(Collected data)
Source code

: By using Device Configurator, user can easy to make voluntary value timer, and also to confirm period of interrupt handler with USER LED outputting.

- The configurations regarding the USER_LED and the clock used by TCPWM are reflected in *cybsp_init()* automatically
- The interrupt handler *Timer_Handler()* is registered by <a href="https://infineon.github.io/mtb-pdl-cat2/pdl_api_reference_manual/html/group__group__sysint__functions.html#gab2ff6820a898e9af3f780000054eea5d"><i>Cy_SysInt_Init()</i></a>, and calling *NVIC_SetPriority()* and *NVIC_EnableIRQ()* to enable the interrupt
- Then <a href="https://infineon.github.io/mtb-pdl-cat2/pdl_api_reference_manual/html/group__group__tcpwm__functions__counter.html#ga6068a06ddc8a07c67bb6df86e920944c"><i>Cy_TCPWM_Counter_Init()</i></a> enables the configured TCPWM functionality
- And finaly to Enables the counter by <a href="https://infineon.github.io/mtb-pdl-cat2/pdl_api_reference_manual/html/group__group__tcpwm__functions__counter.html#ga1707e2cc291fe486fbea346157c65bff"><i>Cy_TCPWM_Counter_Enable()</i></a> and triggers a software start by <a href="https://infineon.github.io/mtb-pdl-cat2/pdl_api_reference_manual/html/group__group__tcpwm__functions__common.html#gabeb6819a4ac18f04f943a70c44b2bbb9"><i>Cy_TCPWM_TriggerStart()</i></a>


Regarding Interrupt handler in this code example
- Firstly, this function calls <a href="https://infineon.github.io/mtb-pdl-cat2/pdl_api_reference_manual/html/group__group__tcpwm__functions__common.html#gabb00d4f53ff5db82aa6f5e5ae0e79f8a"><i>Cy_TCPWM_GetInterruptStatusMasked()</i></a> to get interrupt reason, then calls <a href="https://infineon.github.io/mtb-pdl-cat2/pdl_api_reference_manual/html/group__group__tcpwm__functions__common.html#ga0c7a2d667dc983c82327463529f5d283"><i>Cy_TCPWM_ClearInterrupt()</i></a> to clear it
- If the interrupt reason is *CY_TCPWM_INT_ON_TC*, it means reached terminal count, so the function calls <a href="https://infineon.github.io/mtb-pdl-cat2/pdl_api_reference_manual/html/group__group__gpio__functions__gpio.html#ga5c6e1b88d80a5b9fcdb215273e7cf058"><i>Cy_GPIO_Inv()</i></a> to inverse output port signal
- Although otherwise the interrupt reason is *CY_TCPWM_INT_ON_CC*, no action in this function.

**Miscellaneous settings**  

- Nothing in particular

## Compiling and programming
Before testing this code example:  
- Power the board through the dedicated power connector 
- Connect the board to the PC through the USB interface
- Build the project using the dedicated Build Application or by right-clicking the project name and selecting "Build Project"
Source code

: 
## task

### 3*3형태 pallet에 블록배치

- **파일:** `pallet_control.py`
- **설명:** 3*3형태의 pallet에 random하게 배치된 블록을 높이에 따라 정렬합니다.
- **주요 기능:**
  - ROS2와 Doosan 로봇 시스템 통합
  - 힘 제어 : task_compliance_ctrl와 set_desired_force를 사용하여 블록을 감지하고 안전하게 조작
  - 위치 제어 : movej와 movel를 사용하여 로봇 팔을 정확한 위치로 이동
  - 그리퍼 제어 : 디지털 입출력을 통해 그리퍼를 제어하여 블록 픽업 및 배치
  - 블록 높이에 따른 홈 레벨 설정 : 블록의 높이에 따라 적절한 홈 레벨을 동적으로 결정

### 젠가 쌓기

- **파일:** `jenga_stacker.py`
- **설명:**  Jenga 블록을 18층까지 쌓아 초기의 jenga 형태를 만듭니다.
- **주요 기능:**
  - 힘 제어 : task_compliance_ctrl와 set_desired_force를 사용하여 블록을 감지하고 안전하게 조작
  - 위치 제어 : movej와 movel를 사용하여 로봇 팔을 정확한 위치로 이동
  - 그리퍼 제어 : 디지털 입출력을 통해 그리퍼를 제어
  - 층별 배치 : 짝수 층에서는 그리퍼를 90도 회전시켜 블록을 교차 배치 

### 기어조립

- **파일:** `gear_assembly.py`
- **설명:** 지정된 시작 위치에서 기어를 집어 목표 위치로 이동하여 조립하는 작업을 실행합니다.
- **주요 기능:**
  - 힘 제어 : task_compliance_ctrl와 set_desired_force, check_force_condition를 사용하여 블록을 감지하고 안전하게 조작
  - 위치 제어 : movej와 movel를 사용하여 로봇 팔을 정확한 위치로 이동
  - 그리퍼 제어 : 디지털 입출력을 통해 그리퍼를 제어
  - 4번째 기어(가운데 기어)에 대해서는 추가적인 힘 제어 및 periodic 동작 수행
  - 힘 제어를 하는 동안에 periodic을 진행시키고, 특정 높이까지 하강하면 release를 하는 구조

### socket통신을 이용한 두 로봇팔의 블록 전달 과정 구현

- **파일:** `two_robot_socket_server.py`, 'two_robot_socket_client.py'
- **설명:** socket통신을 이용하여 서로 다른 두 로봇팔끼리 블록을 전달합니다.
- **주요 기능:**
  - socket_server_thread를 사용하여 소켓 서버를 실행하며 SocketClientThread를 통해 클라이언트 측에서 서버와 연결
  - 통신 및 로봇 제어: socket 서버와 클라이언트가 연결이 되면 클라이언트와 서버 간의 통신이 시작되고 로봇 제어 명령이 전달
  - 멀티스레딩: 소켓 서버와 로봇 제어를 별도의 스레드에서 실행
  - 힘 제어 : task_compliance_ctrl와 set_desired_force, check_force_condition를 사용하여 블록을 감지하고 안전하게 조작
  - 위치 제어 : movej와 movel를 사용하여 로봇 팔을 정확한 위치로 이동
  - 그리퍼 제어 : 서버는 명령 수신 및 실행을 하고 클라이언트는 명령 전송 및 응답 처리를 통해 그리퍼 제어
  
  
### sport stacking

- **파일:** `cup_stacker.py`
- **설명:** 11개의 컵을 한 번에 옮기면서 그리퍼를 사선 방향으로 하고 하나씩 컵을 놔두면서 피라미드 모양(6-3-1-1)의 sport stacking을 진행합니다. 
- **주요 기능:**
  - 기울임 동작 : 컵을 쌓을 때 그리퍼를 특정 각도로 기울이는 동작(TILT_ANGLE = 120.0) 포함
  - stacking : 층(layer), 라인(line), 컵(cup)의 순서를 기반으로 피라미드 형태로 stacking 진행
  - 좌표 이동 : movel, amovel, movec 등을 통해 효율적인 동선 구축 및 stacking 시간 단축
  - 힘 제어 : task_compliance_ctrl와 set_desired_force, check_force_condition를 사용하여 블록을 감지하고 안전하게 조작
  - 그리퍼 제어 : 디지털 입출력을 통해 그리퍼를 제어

Directions
Tell how many lines of the data contain "dedicated". Nothing but the number belongs in the reply.

The completed task
2